EXERCISE DESCRIPTION>
In the commit note below about the glyph count fix, what does `layout_shaped_run()` now emit when a cluster has more characters than glyphs?

PASSAGE TO READ>
*** Begin section ***

1
0
mirror of https://github.com/emilk/egui.git synced 2026-06-26 22:53:14 -04:00

Fix grapheme cluster glyph count to restore cursor/selection invariant (#8088)

May close #8087, but cannot test macOS builtin Japanese IME.

## Summary

PR #8031 (harfrust text shaping) introduced a regression: when harfrust
shapes multi-codepoint clusters (flag emojis, ligatures, combining
marks) into fewer glyphs than input characters, the invariant
`glyphs.len() == char_count` breaks. This causes IME composition to
duplicate characters and text selection to behave incorrectly.

## Fix

In `layout_shaped_run()`, after emitting shaped glyphs for a cluster, we
now check if the cluster had more characters than glyphs. If so,
zero-width "continuation" glyphs are emitted for the extra characters,
restoring the 1:1 glyph-to-character mapping.

Continuation glyphs have `UvRect::default()` (`is_nothing() == true`),
so `tessellate_glyphs` skips them entirely. Background, underline, and
strikethrough rendering handle zero-width glyphs naturally.

*** End section ***

Records from a data collection>
*** Begin section ***

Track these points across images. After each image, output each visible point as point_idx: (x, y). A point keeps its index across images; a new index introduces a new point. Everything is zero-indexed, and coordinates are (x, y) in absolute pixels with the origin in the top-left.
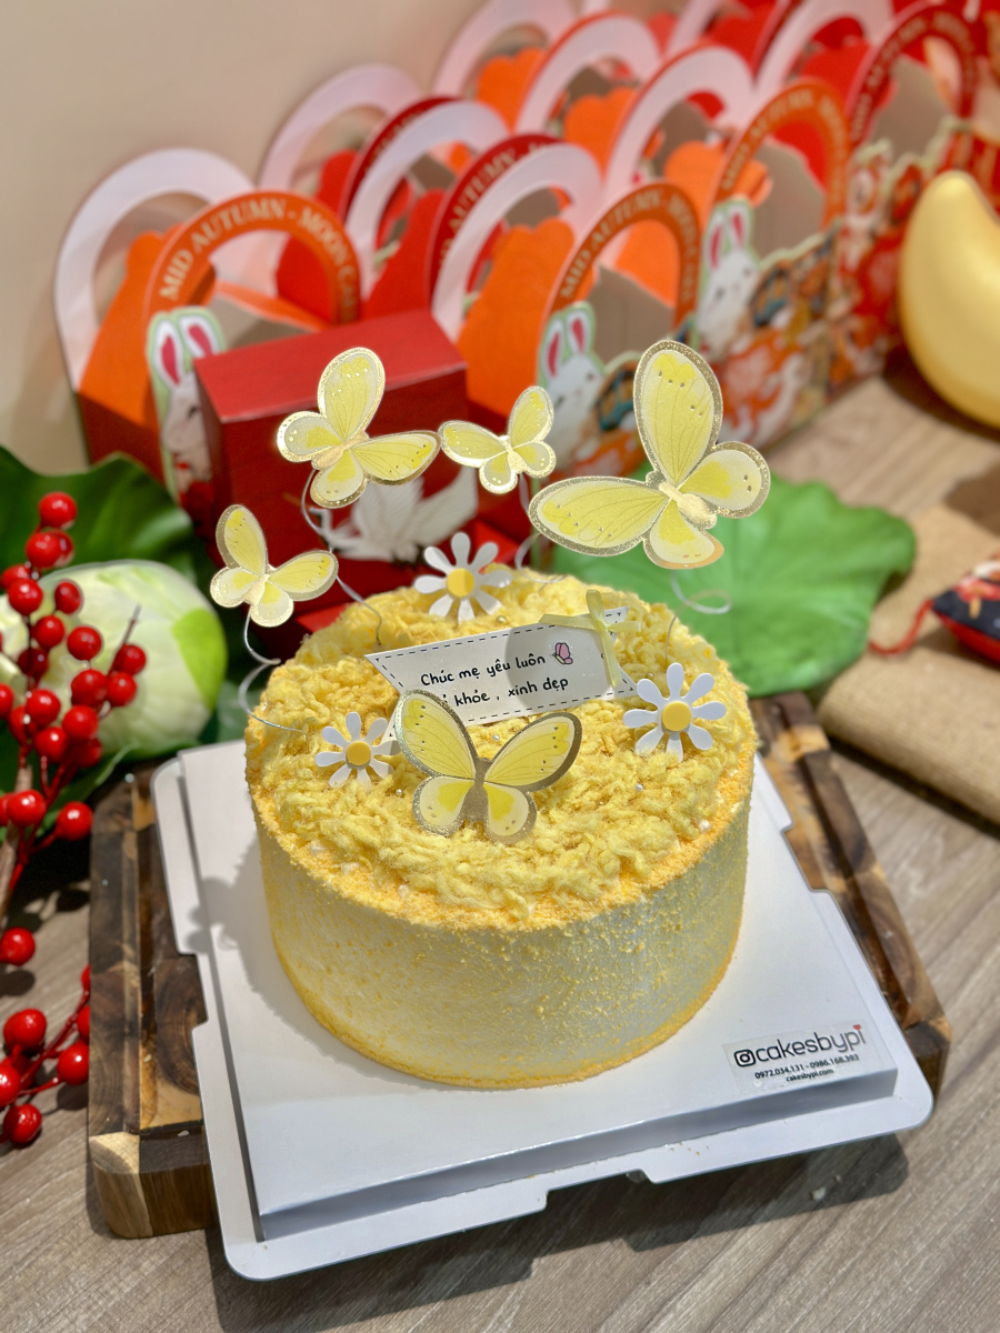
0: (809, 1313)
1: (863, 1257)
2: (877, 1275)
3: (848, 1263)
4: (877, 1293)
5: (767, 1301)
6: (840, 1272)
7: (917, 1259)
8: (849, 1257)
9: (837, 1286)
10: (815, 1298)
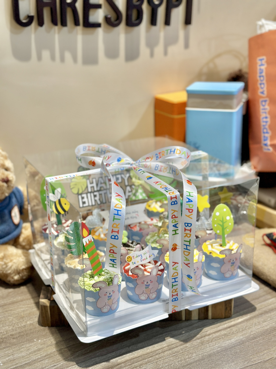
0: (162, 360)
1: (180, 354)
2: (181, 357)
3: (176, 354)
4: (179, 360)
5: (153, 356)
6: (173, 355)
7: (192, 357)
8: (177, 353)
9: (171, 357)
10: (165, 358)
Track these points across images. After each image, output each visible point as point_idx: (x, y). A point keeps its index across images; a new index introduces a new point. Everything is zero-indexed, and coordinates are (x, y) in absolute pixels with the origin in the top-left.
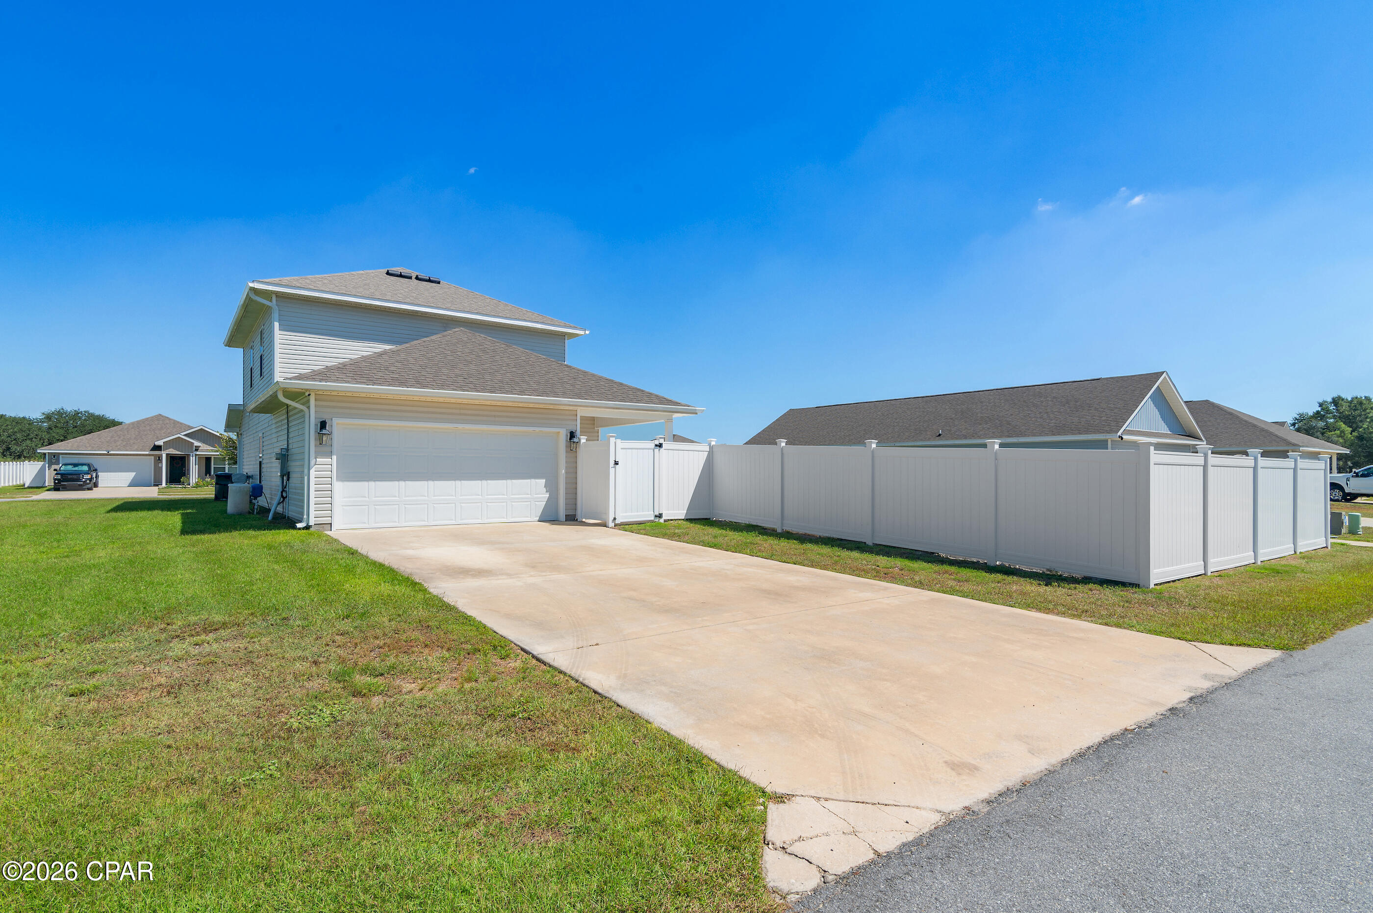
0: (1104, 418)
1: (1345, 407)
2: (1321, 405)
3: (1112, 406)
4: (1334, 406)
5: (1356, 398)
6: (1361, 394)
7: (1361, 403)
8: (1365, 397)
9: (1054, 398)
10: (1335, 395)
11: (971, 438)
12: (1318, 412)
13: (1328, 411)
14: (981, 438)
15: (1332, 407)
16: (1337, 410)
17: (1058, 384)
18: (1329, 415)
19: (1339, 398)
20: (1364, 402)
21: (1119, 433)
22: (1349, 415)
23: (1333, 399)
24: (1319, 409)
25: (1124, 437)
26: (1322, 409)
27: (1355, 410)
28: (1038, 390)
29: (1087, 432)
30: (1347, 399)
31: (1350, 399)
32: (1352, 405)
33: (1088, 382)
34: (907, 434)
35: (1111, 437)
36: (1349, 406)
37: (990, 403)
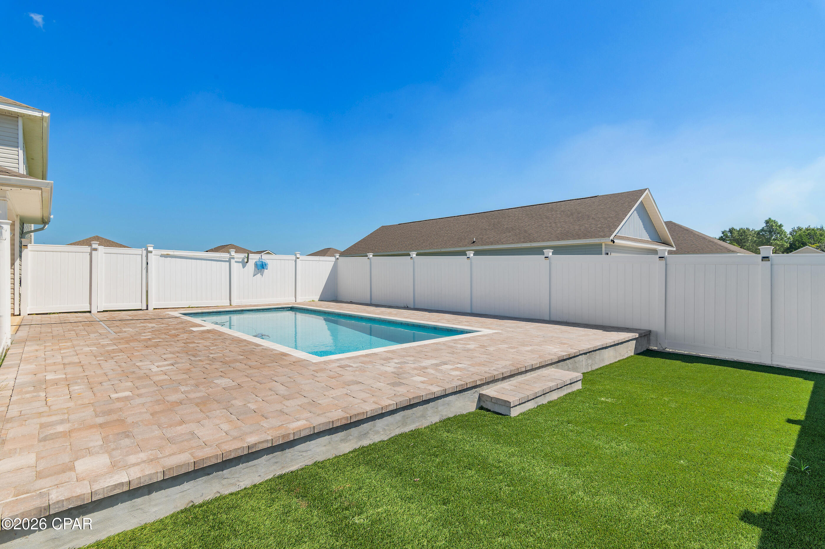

*** End section ***
*** Begin section ***

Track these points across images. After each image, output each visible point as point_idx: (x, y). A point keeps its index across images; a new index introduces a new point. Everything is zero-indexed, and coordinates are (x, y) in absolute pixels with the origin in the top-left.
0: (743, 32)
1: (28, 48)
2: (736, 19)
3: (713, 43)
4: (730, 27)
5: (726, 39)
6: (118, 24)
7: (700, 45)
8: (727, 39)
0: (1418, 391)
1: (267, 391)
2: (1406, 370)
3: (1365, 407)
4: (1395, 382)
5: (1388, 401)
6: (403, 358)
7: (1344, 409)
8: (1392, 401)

*** End section ***

ANSWER BOX>
Zero-width "continuation" glyphs for the extra characters.